Thanks for any help :D

 

[rude man]

1. In your CLTF panel. what's with the last two equations? You didn't try to isolate the pole locations... not that there was any reason to ... but your 1st equation is correct. I'm too lazy to work thru the rest of that panel.

2. As for the k_p computation: Assuming your final T(s) is correct, just take
lim s → 0 of T(s). Using your derivation of T(s) I make that to be
T(0) = kpG₀G_sens/(β + G_sensCG₀z₁)
which you set to 0.1 & solve for k_p.

 

[Spimon]

Oh, ok. Thanks guys. Maybe it is correct, or at least fundamentally on track - I'm not so worried about the actual numbers as the method.

Rude Boy, the final 2 lines of the CLTF are the characteristic equation - just the denominator of the transfer function.
To isolate the pole locations, do I make set the numerator to equal zero and solve for S?
Similarly, to isolate zero locations I set the denominator to zero and solve for S?

Thanks! :)

 

[rude man]

Oh, ok. Thanks guys. Maybe it is correct, or at least fundamentally on track - I'm not so worried about the actual numbers as the method.

Rude Boy, the final 2 lines of the CLTF are the characteristic equation - just the denominator of the transfer function.
To isolate the pole locations, do I make set the numerator to equal zero and solve for S?
Similarly, to isolate zero locations I set the denominator to zero and solve for S?

Thanks! :)

Well, there was really no need to find the poles (yes, they are found by setting the denominator to zero) since you weren't asked to find the time response, just the steady-state error.

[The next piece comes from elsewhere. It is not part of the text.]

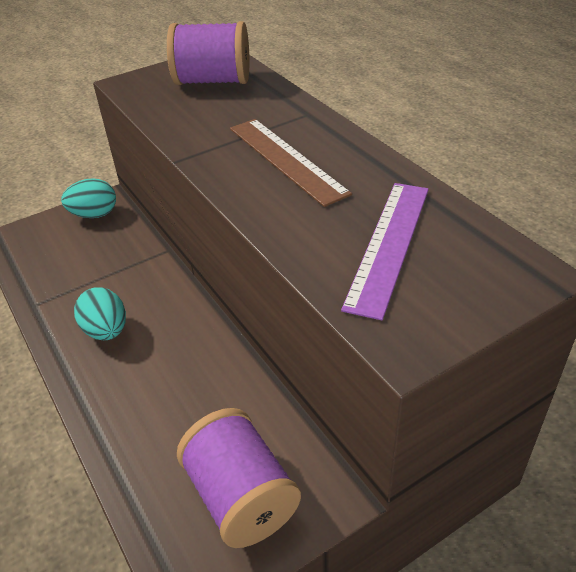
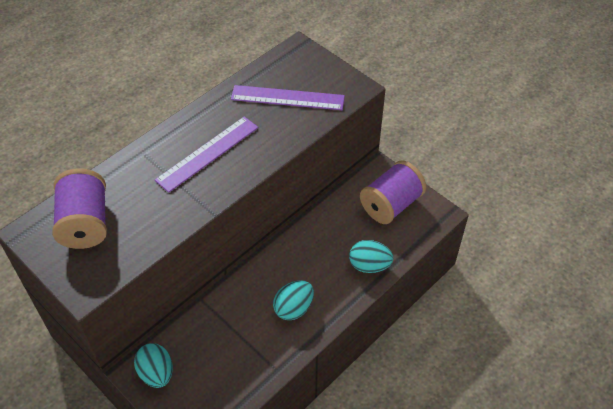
camera: 105 degrees left, 10 degrees up
(129, 433) = (369, 265): none -> turquoise egg
(286, 160) = (208, 153): brown ruler -> purple ruler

And that, for a unity step input, is just T(0).
(Reason: step input transform is 1/s but the final-value theorem says lim s→ 0 of sT(s) so the s's cancel).

If you had been asked to find the time response to a step input you would, after finding the poles, have to do a fractional expansion of the entire T(s), includng the numerator, and then done the inverse transform on each of the terms of that expansion.

Or, if you got lucky, you might have found the entire T(s) in a table of transforms, then there would have been no need to find the poles.